● TASK DESCRIPTION:
Each record here should be printed again exactly; please leave its pictures out.

PROVIDED ENTRIES Start Marker

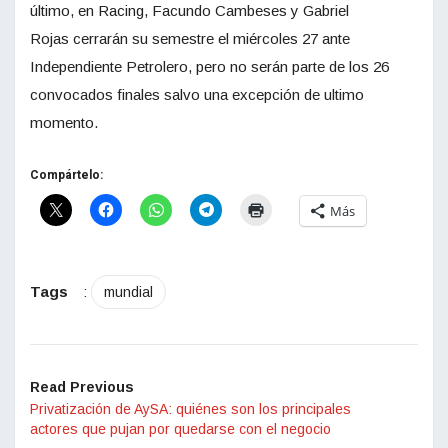
último, en Racing, Facundo Cambeses y Gabriel
Rojas cerrarán su semestre el miércoles 27 ante
Independiente Petrolero, pero no serán parte de los 26
convocados finales salvo una excepción de ultimo
momento.
Compártelo:
Más
Tags
:
mundial
Read Previous
Privatización de AySA: quiénes son los principales
actores que pujan por quedarse con el negocio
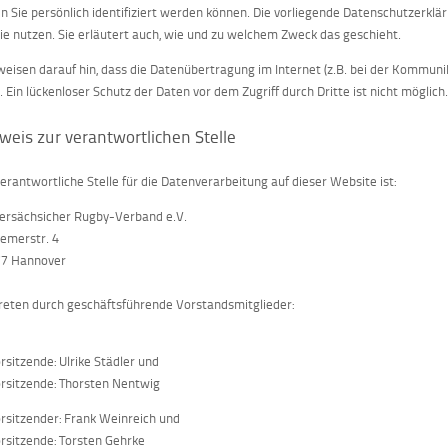
n Sie persönlich identifiziert werden können. Die vorliegende Datenschutzerklä
sie nutzen. Sie erläutert auch, wie und zu welchem Zweck das geschieht.
weisen darauf hin, dass die Datenübertragung im Internet (z.B. bei der Kommuni
. Ein lückenloser Schutz der Daten vor dem Zugriff durch Dritte ist nicht möglich
weis zur verantwortlichen Stelle
verantwortliche Stelle für die Datenverarbeitung auf dieser Website ist:
ersächsicher Rugby-Verband e.V.
emerstr. 4
7 Hannover
reten durch geschäftsführende Vorstandsmitglieder:
orsitzende: Ulrike Städler und
orsitzende: Thorsten Nentwig
orsitzender: Frank Weinreich und
orsitzende: Torsten Gehrke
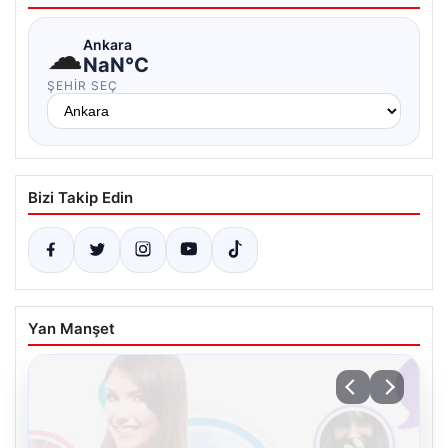
☁
Ankara
NaN°C
ŞEHIR SEÇ
Bizi Takip Edin
Yan Manşet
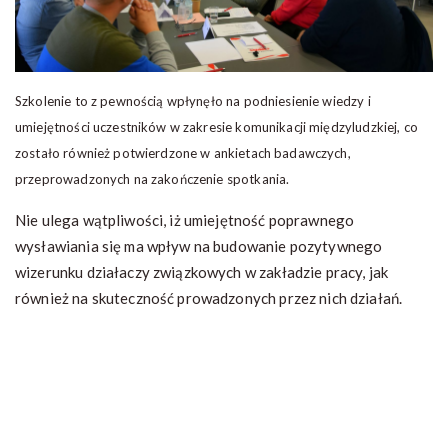
Szkolenie to z pewnością wpłynęło na podniesienie wiedzy i
umiejętności uczestników w zakresie komunikacji międzyludzkiej, co
zostało również potwierdzone w ankietach badawczych,
przeprowadzonych na zakończenie spotkania.
Nie ulega wątpliwości, iż umiejętność poprawnego
wysławiania się ma wpływ na budowanie pozytywnego
wizerunku działaczy związkowych
w zakładzie pracy, jak
również na skuteczność prowadzonych przez nich działań.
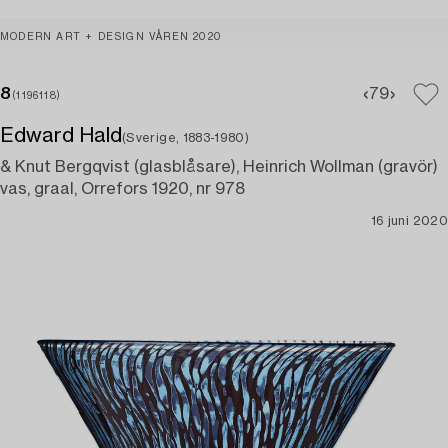
MODERN ART + DESIGN VÅREN 2020
8
7
9
(1196118)
Edward Hald
(Sverige, 1883-1980)
& Knut Bergqvist (glasblåsare), Heinrich Wollman (gravör)
vas, graal, Orrefors 1920, nr 978
16 juni 2020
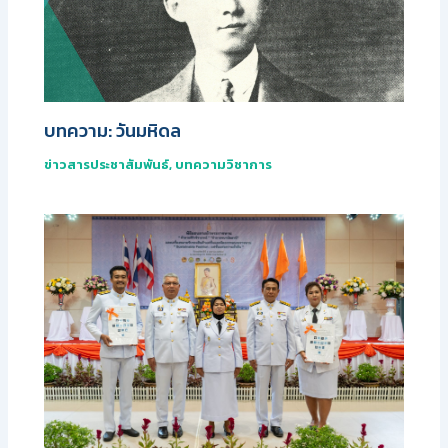
บทความ: วันมหิดล
ข่าวสารประชาสัมพันธ์
,
บทความวิชาการ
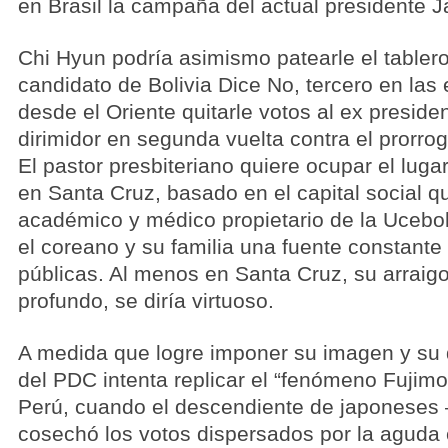
en Brasil la campaña del actual presidente J
Chi Hyun podría asimismo patearle el tablero
candidato de Bolivia Dice No, tercero en la
desde el Oriente quitarle votos al ex presid
dirimidor en segunda vuelta contra el prorr
El pastor presbiteriano quiere ocupar el luga
en Santa Cruz, basado en el capital social
académico y médico propietario de la Ucebol
el coreano y su familia una fuente constante
públicas. Al menos en Santa Cruz, su arraigo
profundo, se diría virtuoso.
A medida que logre imponer su imagen y su d
del PDC intenta replicar el “fenómeno Fujimo
Perú, cuando el descendiente de japoneses
cosechó los votos dispersados por la aguda c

PROVIDED ENTRIES End Marker

● RESPONSE AREA:
último, en Racing, Facundo Cambeses y Gabriel
Rojas cerrarán su semestre el miércoles 27 ante
Independiente Petrolero, pero no serán parte de los 26
convocados finales salvo una excepción de ultimo
momento.
Compártelo:
Más
Tags
:
mundial
Read Previous
Privatización de AySA: quiénes son los principales
actores que pujan por quedarse con el negocio
n Sie persönlich identifiziert werden können. Die vorliegende Datenschutzerklä
sie nutzen. Sie erläutert auch, wie und zu welchem Zweck das geschieht.
weisen darauf hin, dass die Datenübertragung im Internet (z.B. bei der Kommuni
. Ein lückenloser Schutz der Daten vor dem Zugriff durch Dritte ist nicht möglich
weis zur verantwortlichen Stelle
verantwortliche Stelle für die Datenverarbeitung auf dieser Website ist:
ersächsicher Rugby-Verband e.V.
emerstr. 4
7 Hannover
reten durch geschäftsführende Vorstandsmitglieder:
orsitzende: Ulrike Städler und
orsitzende: Thorsten Nentwig
orsitzender: Frank Weinreich und
orsitzende: Torsten Gehrke
☁
Ankara
NaN°C
ŞEHIR SEÇ
Bizi Takip Edin
Yan Manşet
Szkolenie to z pewnością wpłynęło na podniesienie wiedzy i
umiejętności uczestników w zakresie komunikacji międzyludzkiej, co
zostało również potwierdzone w ankietach badawczych,
przeprowadzonych na zakończenie spotkania.
Nie ulega wątpliwości, iż umiejętność poprawnego
wysławiania się ma wpływ na budowanie pozytywnego
wizerunku działaczy związkowych
w zakładzie pracy, jak
również na skuteczność prowadzonych przez nich działań.
MODERN ART + DESIGN VÅREN 2020
8
7
9
(1196118)
Edward Hald
(Sverige, 1883-1980)
& Knut Bergqvist (glasblåsare), Heinrich Wollman (gravör)
vas, graal, Orrefors 1920, nr 978
16 juni 2020
บทความ: วันมหิดล
ข่าวสารประชาสัมพันธ์
,
บทความวิชาการ
en Brasil la campaña del actual presidente J
Chi Hyun podría asimismo patearle el tablero
candidato de Bolivia Dice No, tercero en la
desde el Oriente quitarle votos al ex presid
dirimidor en segunda vuelta contra el prorr
El pastor presbiteriano quiere ocupar el luga
en Santa Cruz, basado en el capital social
académico y médico propietario de la Ucebol
el coreano y su familia una fuente constante
públicas. Al menos en Santa Cruz, su arraigo
profundo, se diría virtuoso.
A medida que logre imponer su imagen y su d
del PDC intenta replicar el “fenómeno Fujimo
Perú, cuando el descendiente de japoneses
cosechó los votos dispersados por la aguda c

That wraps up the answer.